After saving, start a new transaction in the Safe (for example, a token send) and take it to the review step. If gas estimation and the transaction simulation complete without errors, the Safe app is reading through your endpoint. The asset balances on the dashboard come from Safe’s hosted services rather than the RPC, so they aren’t a reliable signal. For proof that traffic reaches your node, check the request metrics for your endpoint in the Chainstack console — you’ll see the app’s read calls (eth_call, eth_estimateGas, and similar) as you use the Safe. To confirm the endpoint itself is healthy and on the right network, query it directly and check the returned chain ID:
curl YOUR_CHAINSTACK_ENDPOINT \
  -H 'content-type: application/json' \
  -d '{"jsonrpc":"2.0","method":"eth_chainId","params":[],"id":1}'
The hex result must match your Safe’s network — for example, 0x1 for Ethereum Mainnet. Look up chain IDs at chainlist.org.

Troubleshooting

  • No Settings menu. You’re on the Accounts welcome screen with no Safe open. Settings — and the Environment variables screen under it — only appears once you open a Safe account, so open or create one first.
  • Balances or transactions fail to load. The endpoint is likely on the wrong network. Confirm the chain ID with the eth_chainId call above, and that it matches the network your Safe is deployed on.
  • Endpoint unreachable. Verify the URL and authentication key. If the direct curl call above returns an error or no response, fix the endpoint before adding it to Safe.
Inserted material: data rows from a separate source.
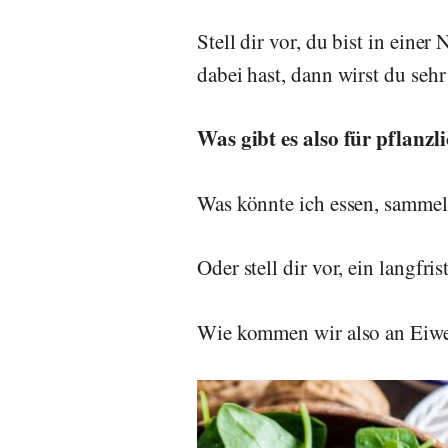
Stell dir vor, du bist in ein
dabei hast, dann wirst du seh
Was gibt es also für pflanzl
Was könnte ich essen, sammel
Oder stell dir vor, ein langfri
Wie kommen wir also an Eiw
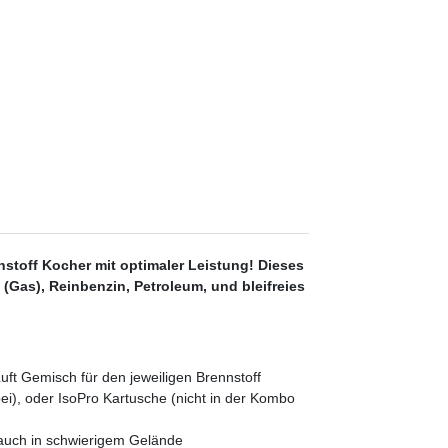
nnstoff Kocher mit optimaler Leistung! Dieses
(Gas), Reinbenzin, Petroleum, und bleifreies
uft Gemisch für den jeweiligen Brennstoff
i), oder IsoPro Kartusche (nicht in der Kombo
 auch in schwierigem Gelände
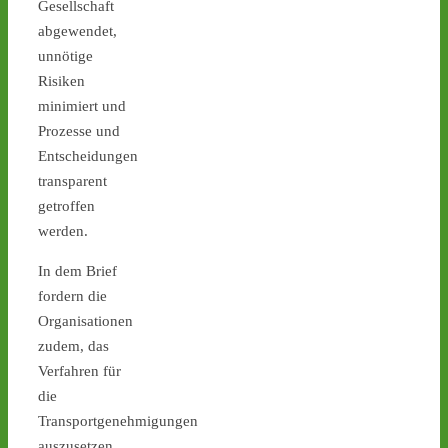
Gesellschaft
Diese Woche (27.7.-31.7.) 
abgewendet,
finden keine Atommüll-
unnötige
Transporte von Jülich 
nach Ahaus statt - 
castor-
Risiken
stoppen.de/ticker/
minimiert und
#atommüll
#castor
Prozesse und
Entscheidungen
castor-stoppen.de
transparent
Ticker – Castor
stoppen!
getroffen
werden.
3
4
In dem Brief
fordern die
Organisationen
Castor stoppen!
zudem, das
@castorstoppen.bsky.social
Verfahren für
⋅
14d
Wann rollt der nächste 
die
Castor? Das ist aktuell 
Transportgenehmigungen
unklar. - Montag: 
auszusetzen,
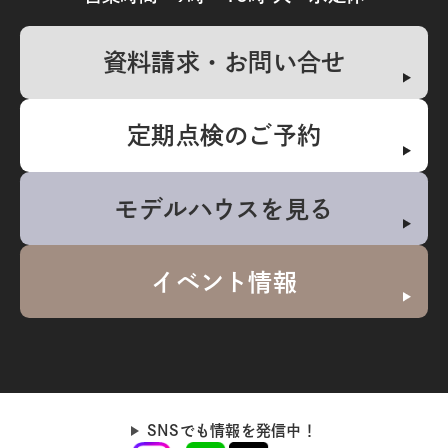
資料請求・お問い合せ
定期点検のご予約
モデルハウスを見る
イベント情報
SNSでも情報を発信中！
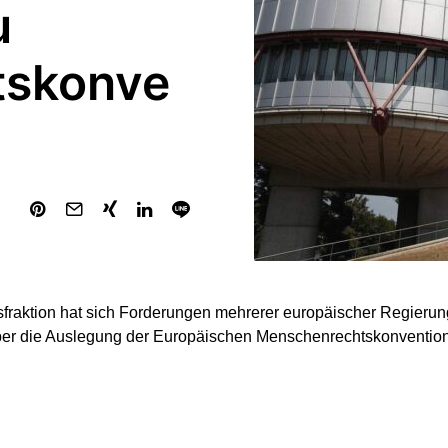
u
tskonve
fraktion hat sich Forderungen mehrerer europäischer Regierun
ber die Auslegung der Europäischen Menschenrechtskonventio
äische Menschenrechtskonvention ist ein wichtiges Element uns
nd gerade deshalb muss sie so ausgelegt werden, dass Staaten
ten und ihre Grenzen wirksam schützen können“, sagte Fraktio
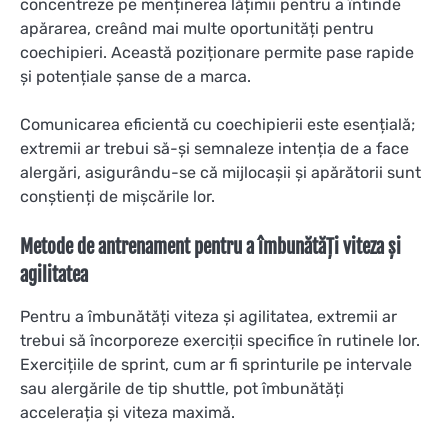
concentreze pe menținerea lățimii pentru a întinde
apărarea, creând mai multe oportunități pentru
coechipieri. Această poziționare permite pase rapide
și potențiale șanse de a marca.
Comunicarea eficientă cu coechipierii este esențială;
extremii ar trebui să-și semnaleze intenția de a face
alergări, asigurându-se că mijlocașii și apărătorii sunt
conștienți de mișcările lor.
Metode de antrenament pentru a îmbunătăți viteza și
agilitatea
Pentru a îmbunătăți viteza și agilitatea, extremii ar
trebui să încorporeze exerciții specifice în rutinele lor.
Exercițiile de sprint, cum ar fi sprinturile pe intervale
sau alergările de tip shuttle, pot îmbunătăți
accelerația și viteza maximă.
  • The override didn’t stick. Environment variables are stored in your browser’s local storage, per device. Set the endpoint again on each browser or device you use, and re-add it after clearing site data.
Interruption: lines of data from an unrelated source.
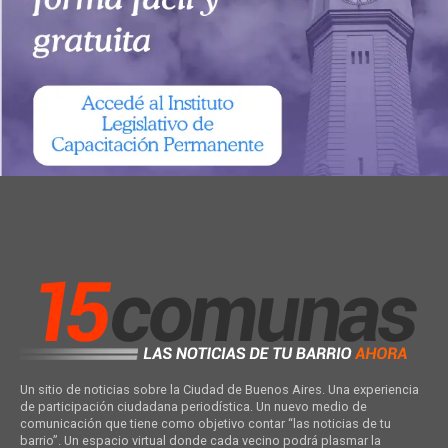
Un sitio de noticias sobre la Ciudad de Buenos Aires. Una experiencia
de participación ciudadana periodística. Un nuevo medio de
comunicación que tiene como objetivo contar “las noticias de tu
barrio”. Un espacio virtual donde cada vecino podrá plasmar la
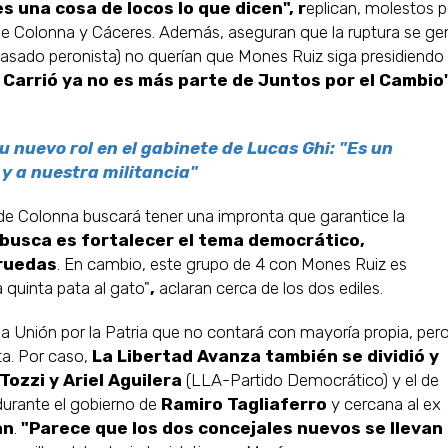
s una cosa de locos lo que dicen", r
eplican, molestos p
s de Colonna y Cáceres. Además, aseguran que la ruptura se ge
pasado peronista) no querían que Mones Ruiz siga presidiendo 
y Carrió ya no es más parte de Juntos por el Cambio
 nuevo rol en el gabinete de Lucas Ghi: "Es un
y a nuestra militancia"
ide Colonna buscará tener una impronta que garantice la
 busca es fortalecer el tema democrático,
 ruedas
. En cambio, este grupo de 4 con Mones Ruiz es
la quinta pata al gato"
,
aclaran cerca de los dos ediles.
Unión por la Patria que no contará con mayoría propia, per
ta. Por caso,
La Libertad Avanza también se dividió y
Tozzi y Ariel Aguilera
(LLA-Partido Democrático) y el de
durante el gobierno de
Ramiro Tagliaferro
y cercana al ex
an
.
"Parece que los dos concejales nuevos se llevan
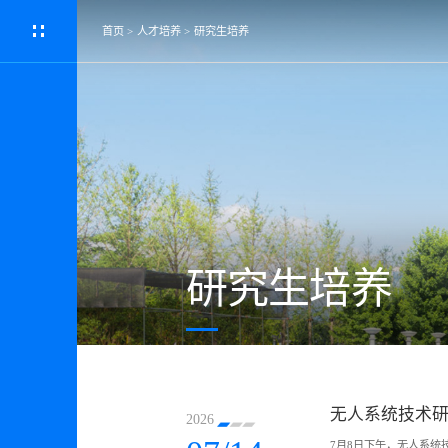
首页
>
人才培养
>
研究生培养
研究生培养
无人系统技术研
2026
7月8日下午，无人系统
  • Revert to the default. Clear the RPC provider field and click Save to fall back to Safe’s built-in provider.
  • Use trusted RPC URLs only. A custom provider serves the on-chain state the Safe app reads — your Safe’s owners and nonce, gas estimates, and transaction simulations — so a malicious endpoint can feed you false information before you sign. Only use endpoints you control or trust.